The Brown Study eBook

This eBook from the Gutenberg Project consists of approximately 180 pages of information about The Brown Study.

Brown flushed, a peculiar dull red creeping up under his dark skin.  He smothered the retort on his lips, however, and when he did speak it was with entire control, though there was, nevertheless, an uncompromising quality in his inflection which for the moment silenced his sister as if he had laid his hand upon her mouth.

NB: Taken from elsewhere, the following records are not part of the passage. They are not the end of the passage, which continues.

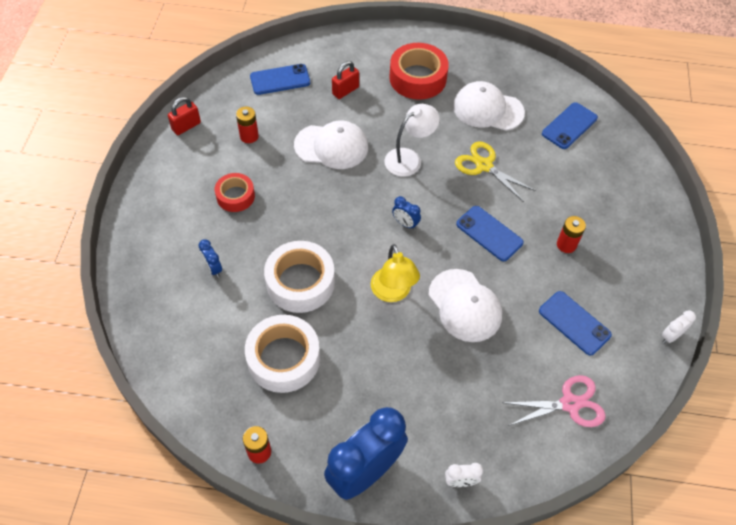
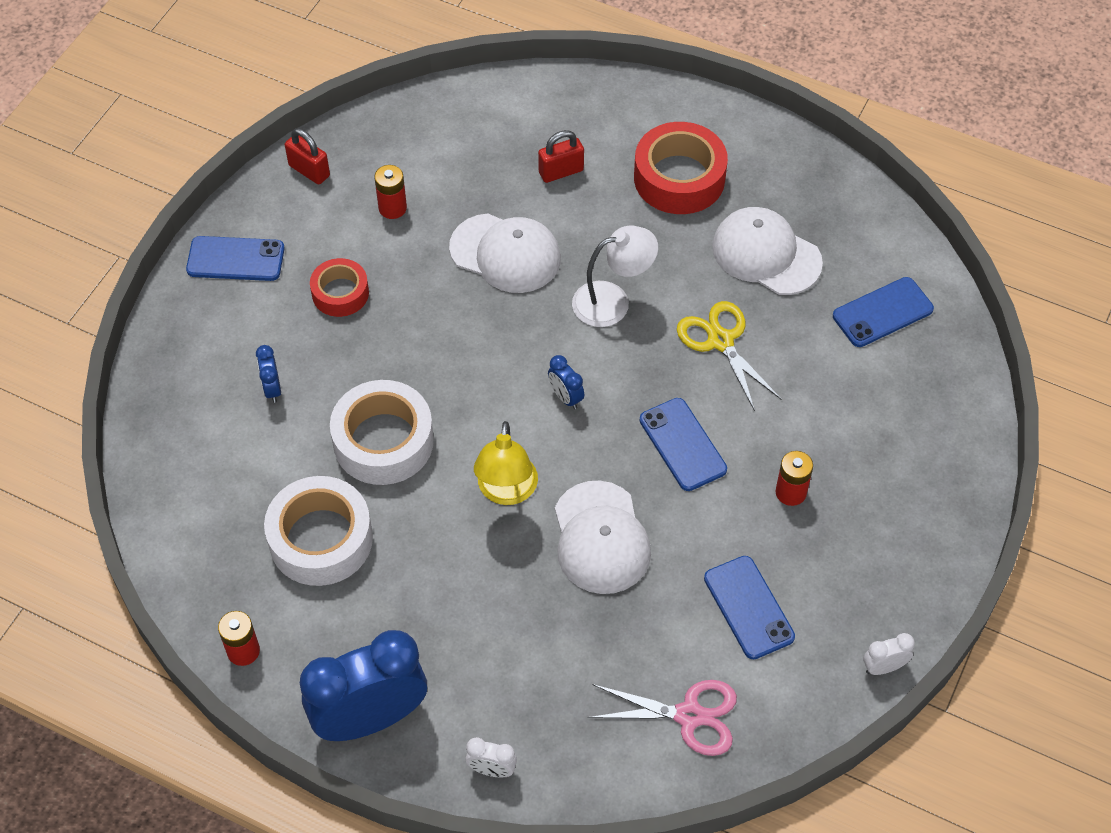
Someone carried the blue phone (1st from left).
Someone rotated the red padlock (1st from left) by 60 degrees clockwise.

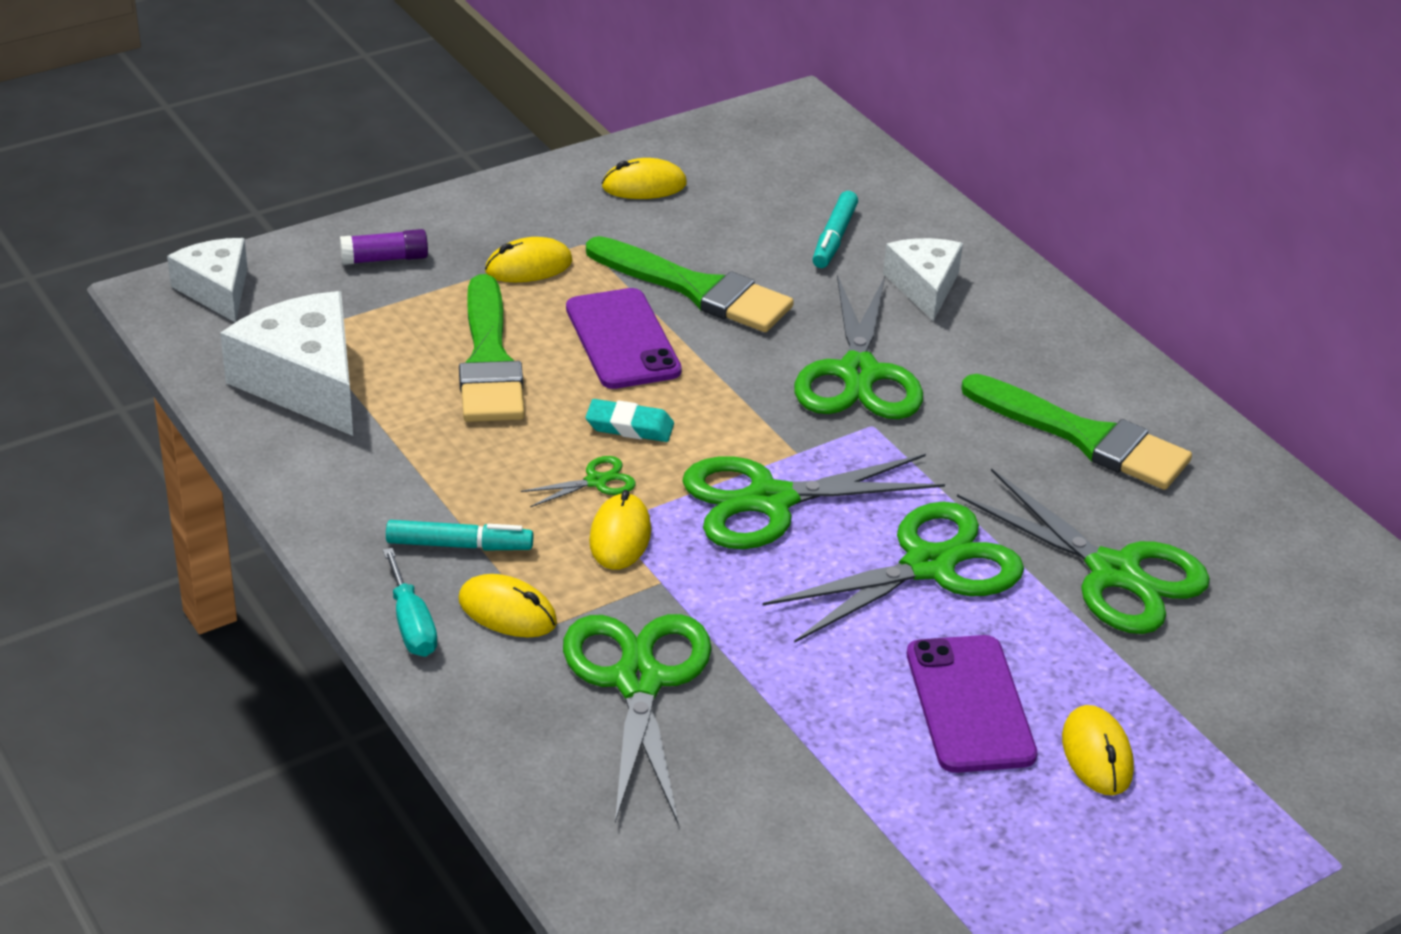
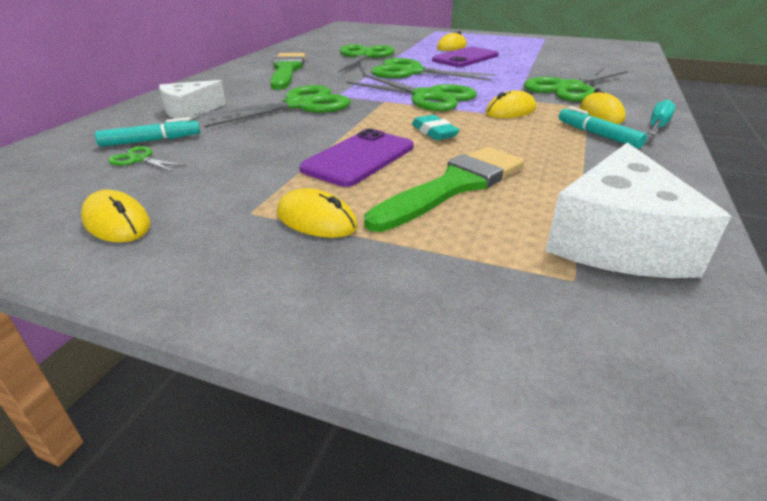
Someone took away the white cheese (1st from left).
Someone took away the purple glue stick.
Someone took away the green brush (2nd from left).
Someone carried the green scissors (1st from left).

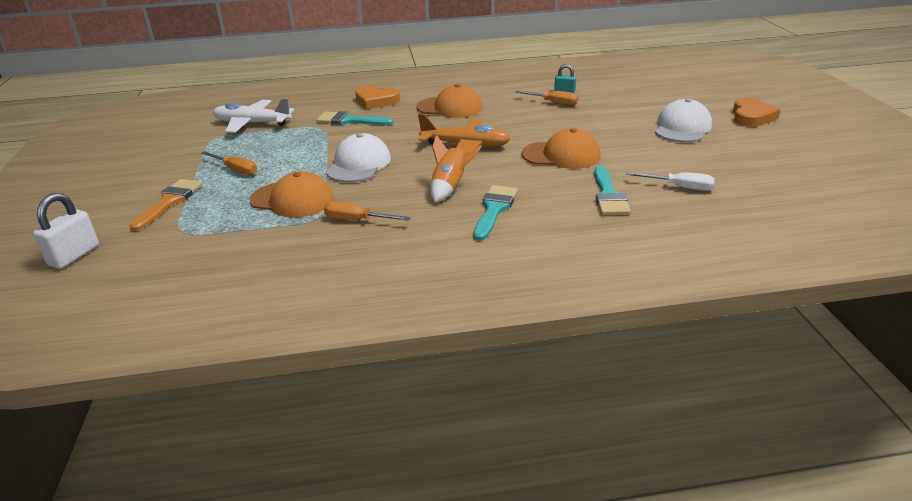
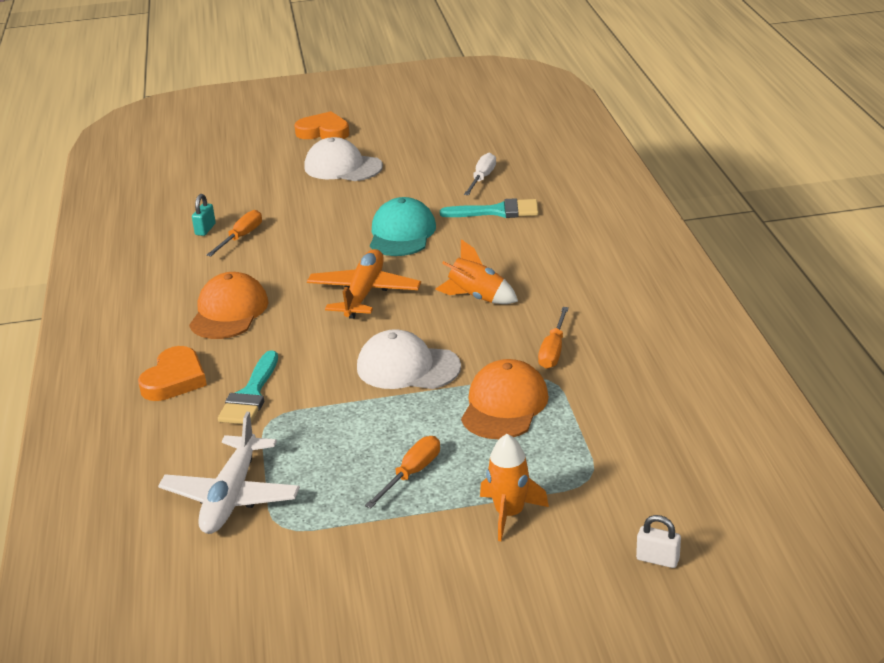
Someone took away the turquoise brush (2nd from left).
Someone swapped the orange brush for the orange rocket (2nd from left).
Someone repainted the orange cap (3rd from left), which became the turquoise cap.
Someone scaled the white padlock by 0.61.

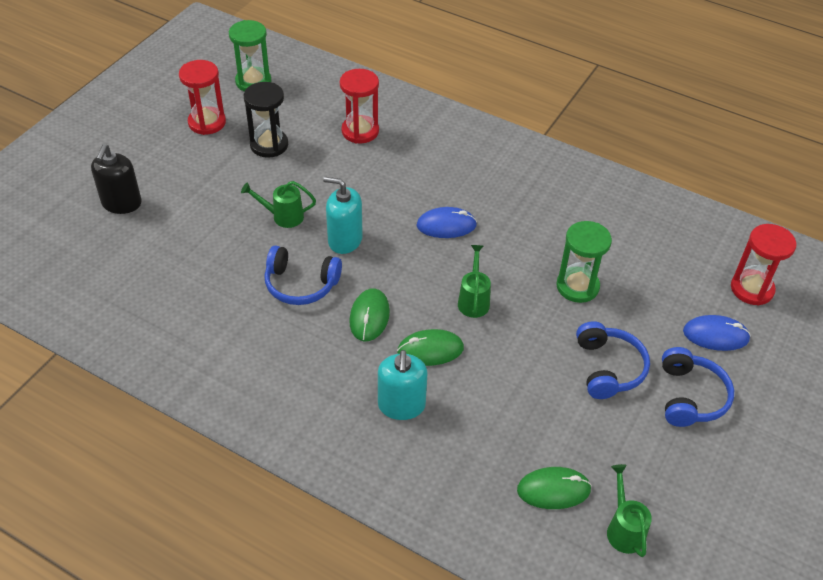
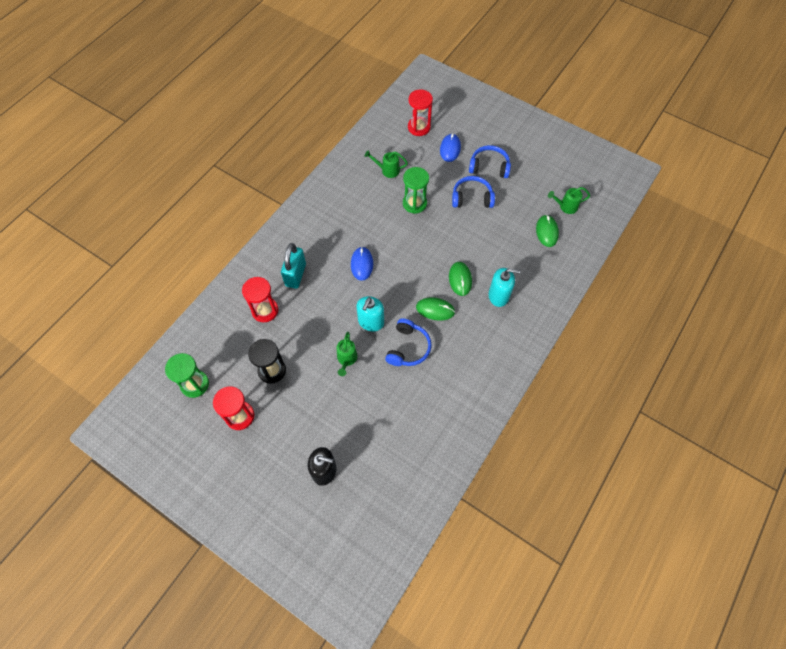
Someone put down the turquoise padlock.
Someone carried the green watering can (2nd from left).

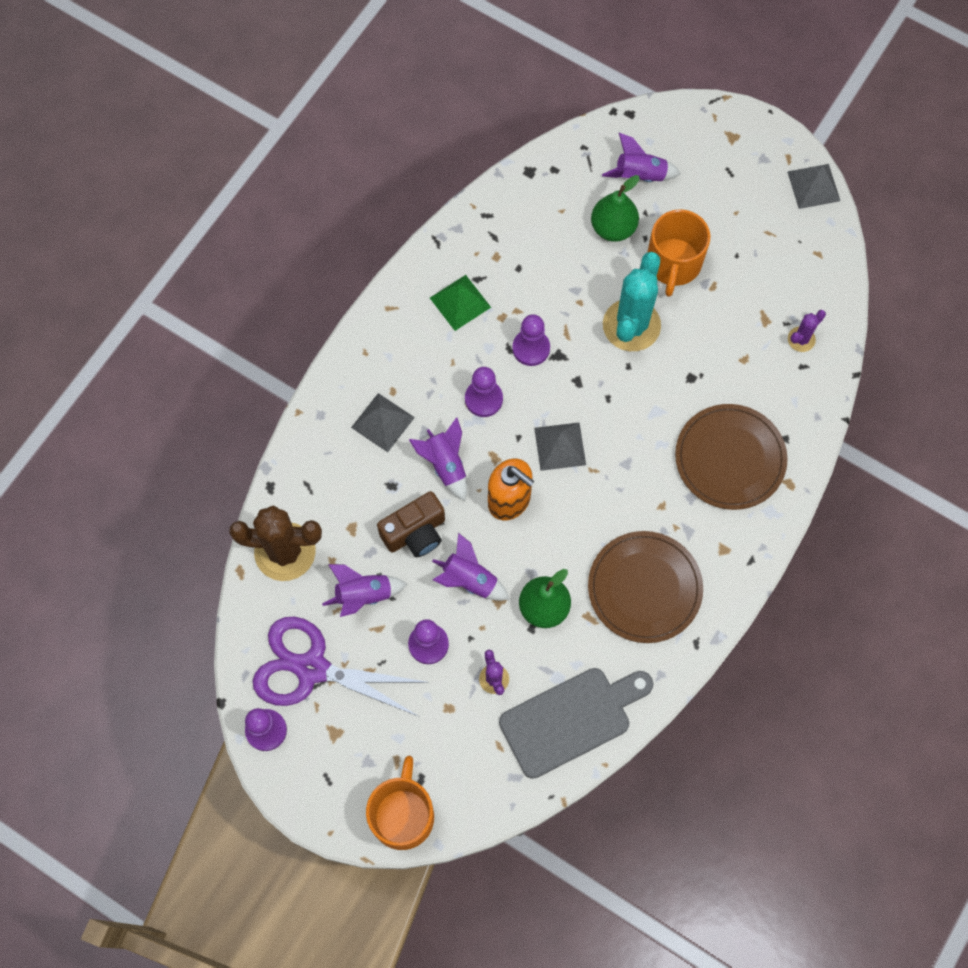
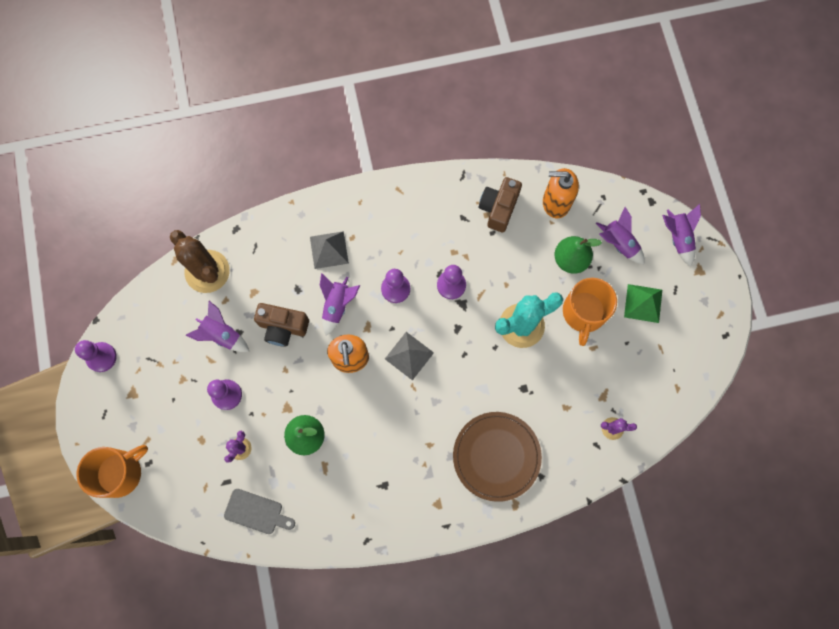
Someone took away the purple scissors.
Someone took away the brown plate (1st from left).
Someone took away the grey pyramid (3rd from left).
Someone put down the brown camera (2nd from left).
Someone put down the orange soap dispenser (2nd from left).
Someone carried the green pyramid.
Someone carried the purple rocket (3rd from left in the first image).
Someone rotated the orange mug (2nd from left) by 45 degrees counterclockwise.
Someone scaled the grey cutting board by 0.59.

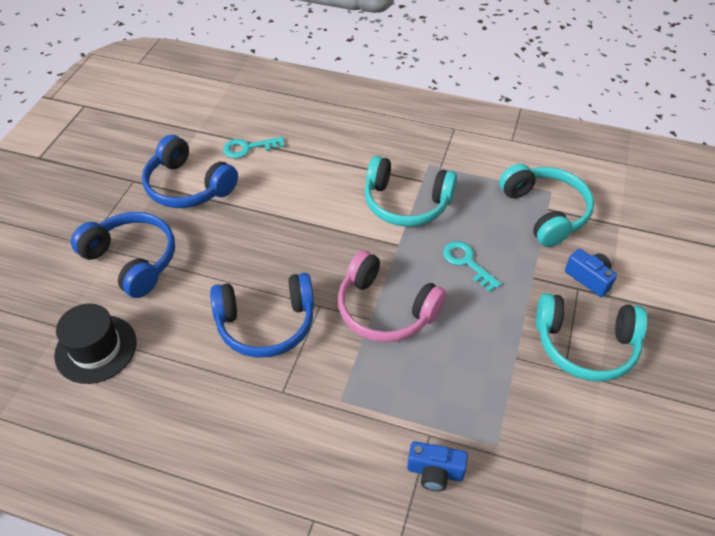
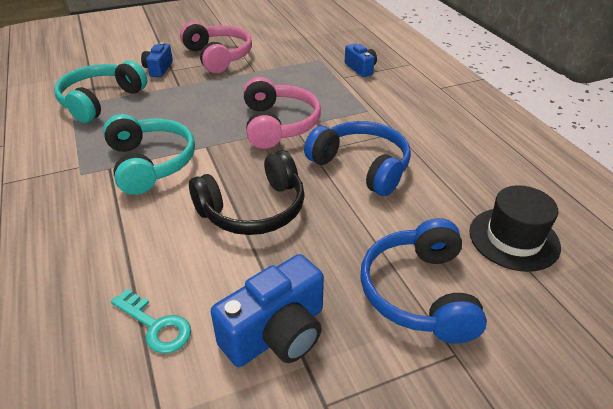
Someone took away the turquoise key (2nd from left).
Someone put down the black headphones.
Someone swapped the blue headphones (2nd from left) for the blue camera (2nd from left).
Someone repainted the turquoise headphones (3rd from left), which became the pink headphones (1st from left).

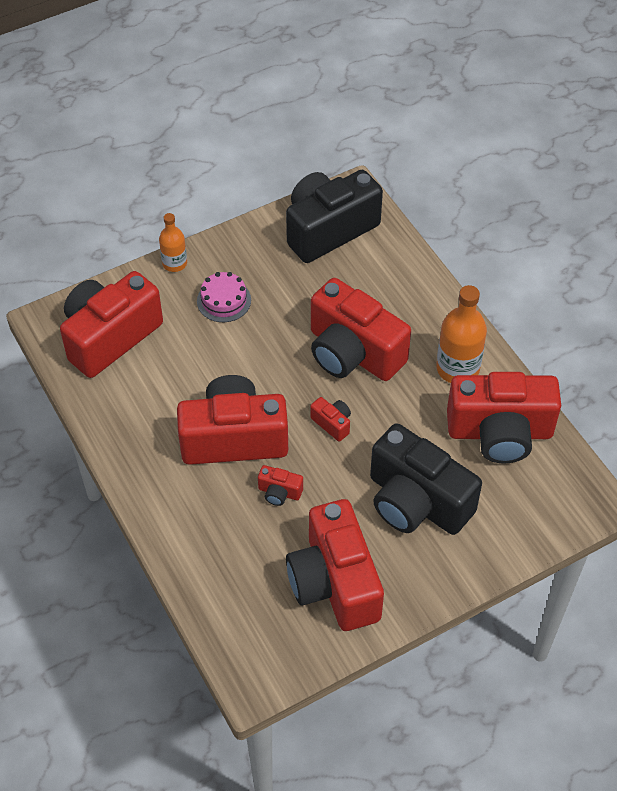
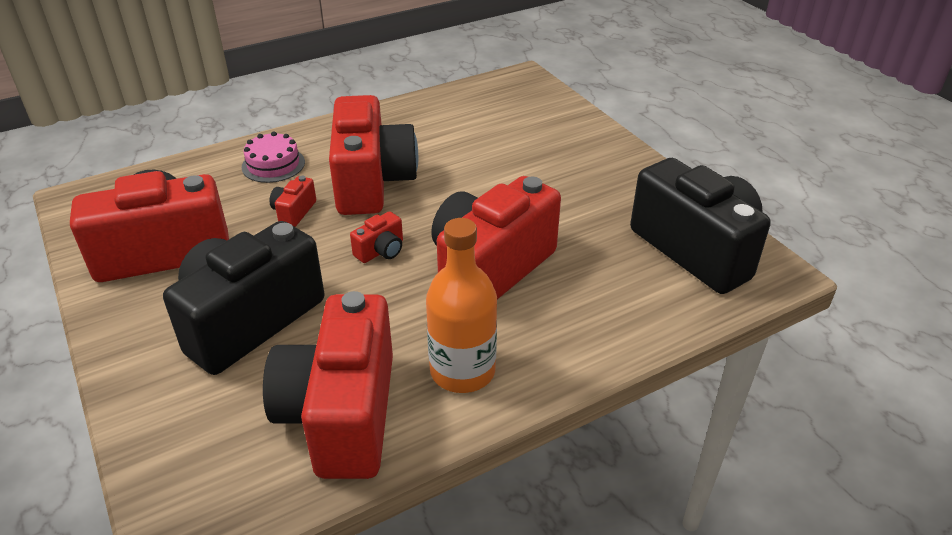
Someone took away the red camera (1st from left).
Someone took away the orange bottle (1st from left).
Someone carried the pink cake.

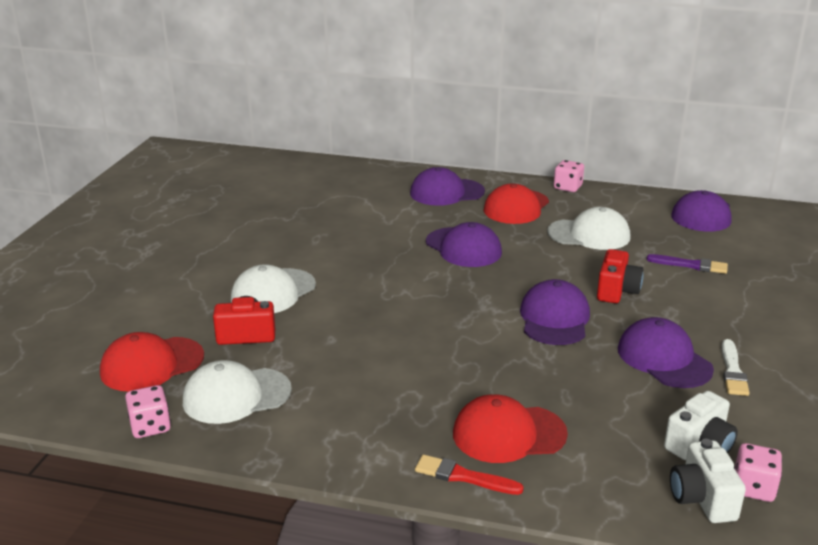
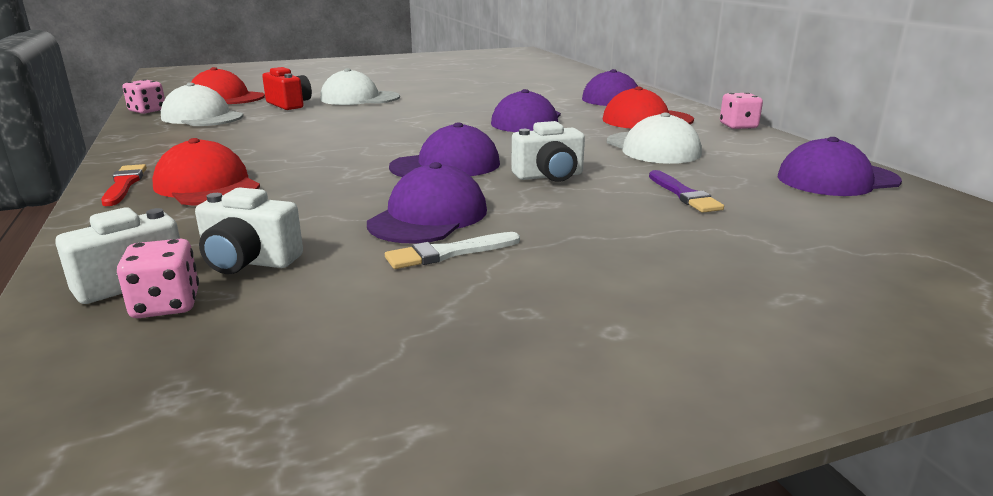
Someone repainted the red camera (2nd from left), which became the white camera (3rd from left).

“Understand me, once for all, Sue—­if you can.  I am going into no monastery.  To such a man as I naturally am, I am going out of what has been a sheltered life into one in the open.  You think of me as retiring from the world.  Instead of that, I am just getting into the fight.  And to fight well—­I must go stripped.”

She shook her head again and walked over to the window, struggling with very real emotion.  At once he was beside her, and his arm was about her shoulders.  He spoke very gently now.

“Don’t take it so hard, dear girl.  I’m not going to be so far away that I can never come back.  You will see me from time to time.  I couldn’t get on without my one sister—­with father and mother gone, and the brothers at the other side of the world.  Come, cheer up, and help me decide what disposal to make of my stuff.  Will you take the most of it?”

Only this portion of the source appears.